*Input data*:
»»

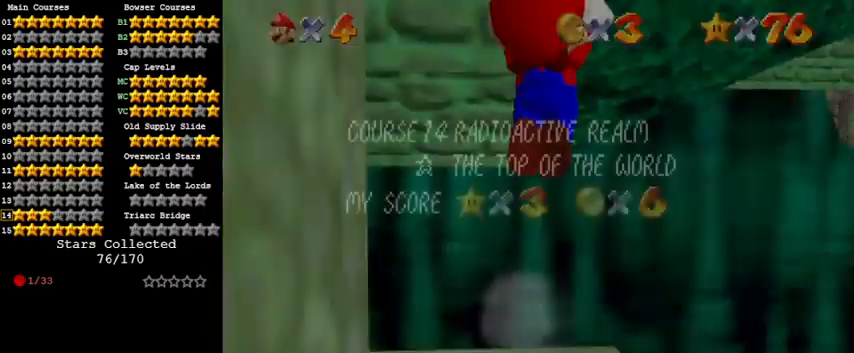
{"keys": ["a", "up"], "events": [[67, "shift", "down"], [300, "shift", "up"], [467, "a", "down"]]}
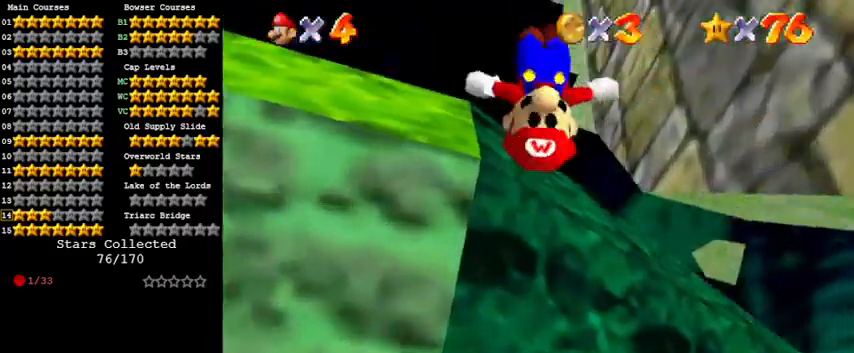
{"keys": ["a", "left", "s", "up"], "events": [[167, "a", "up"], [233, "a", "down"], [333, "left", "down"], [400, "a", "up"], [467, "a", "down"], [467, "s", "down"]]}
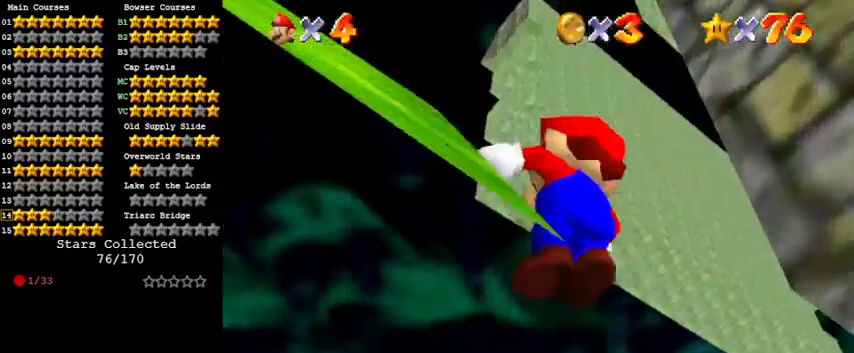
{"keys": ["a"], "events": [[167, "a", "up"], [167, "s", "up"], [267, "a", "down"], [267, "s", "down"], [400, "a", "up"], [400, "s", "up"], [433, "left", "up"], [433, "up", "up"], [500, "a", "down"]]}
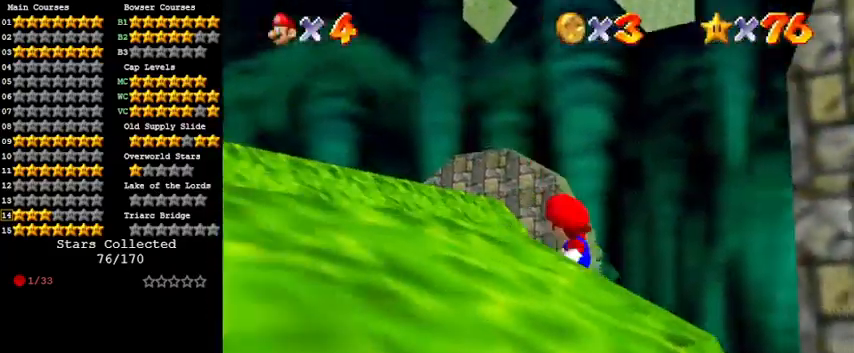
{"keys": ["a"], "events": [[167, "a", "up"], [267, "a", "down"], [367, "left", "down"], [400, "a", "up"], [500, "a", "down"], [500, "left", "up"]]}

««
»»

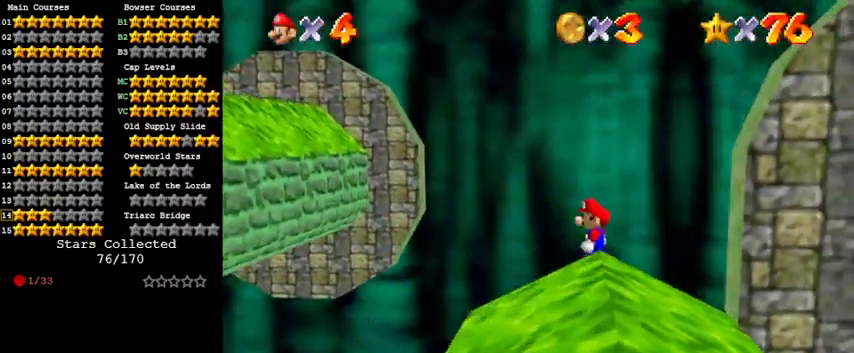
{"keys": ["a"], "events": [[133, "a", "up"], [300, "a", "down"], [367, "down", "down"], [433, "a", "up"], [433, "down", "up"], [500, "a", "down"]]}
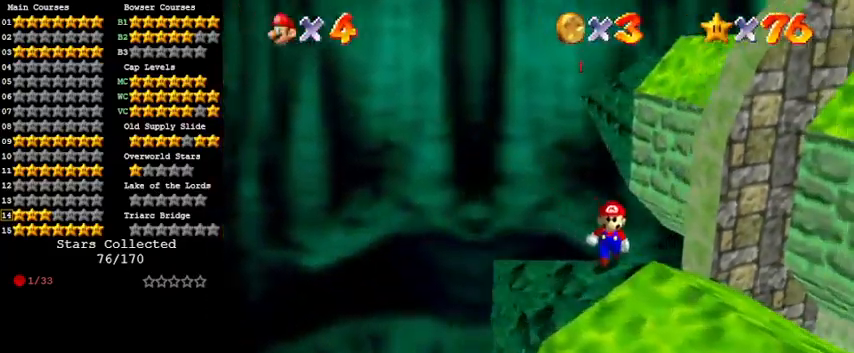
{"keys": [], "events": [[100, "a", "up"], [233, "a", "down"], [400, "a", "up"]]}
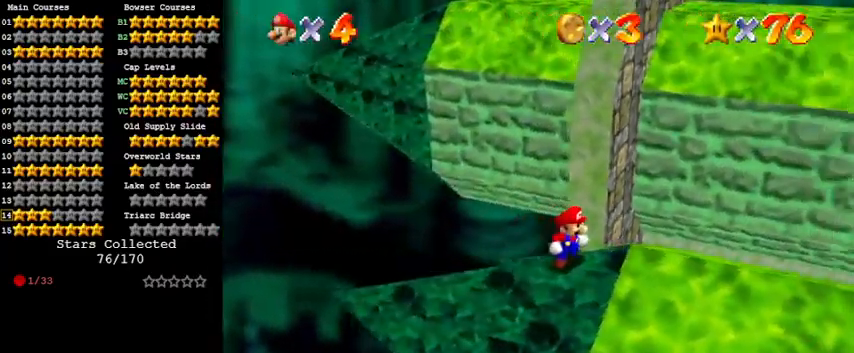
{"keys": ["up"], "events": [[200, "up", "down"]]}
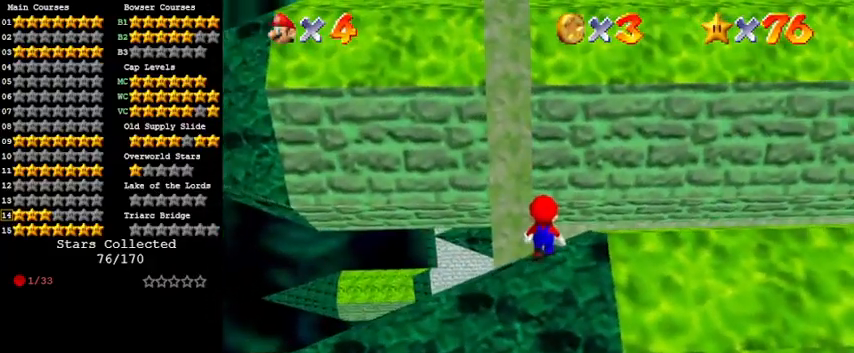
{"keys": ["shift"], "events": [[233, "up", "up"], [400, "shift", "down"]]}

««

*Work instructions*: Every line above that holds "left" should be copied out.

*Task result*:
{"keys": ["a", "left", "s", "up"], "events": [[167, "a", "up"], [233, "a", "down"], [333, "left", "down"], [400, "a", "up"], [467, "a", "down"], [467, "s", "down"]]}
{"keys": ["a"], "events": [[167, "a", "up"], [167, "s", "up"], [267, "a", "down"], [267, "s", "down"], [400, "a", "up"], [400, "s", "up"], [433, "left", "up"], [433, "up", "up"], [500, "a", "down"]]}
{"keys": ["a"], "events": [[167, "a", "up"], [267, "a", "down"], [367, "left", "down"], [400, "a", "up"], [500, "a", "down"], [500, "left", "up"]]}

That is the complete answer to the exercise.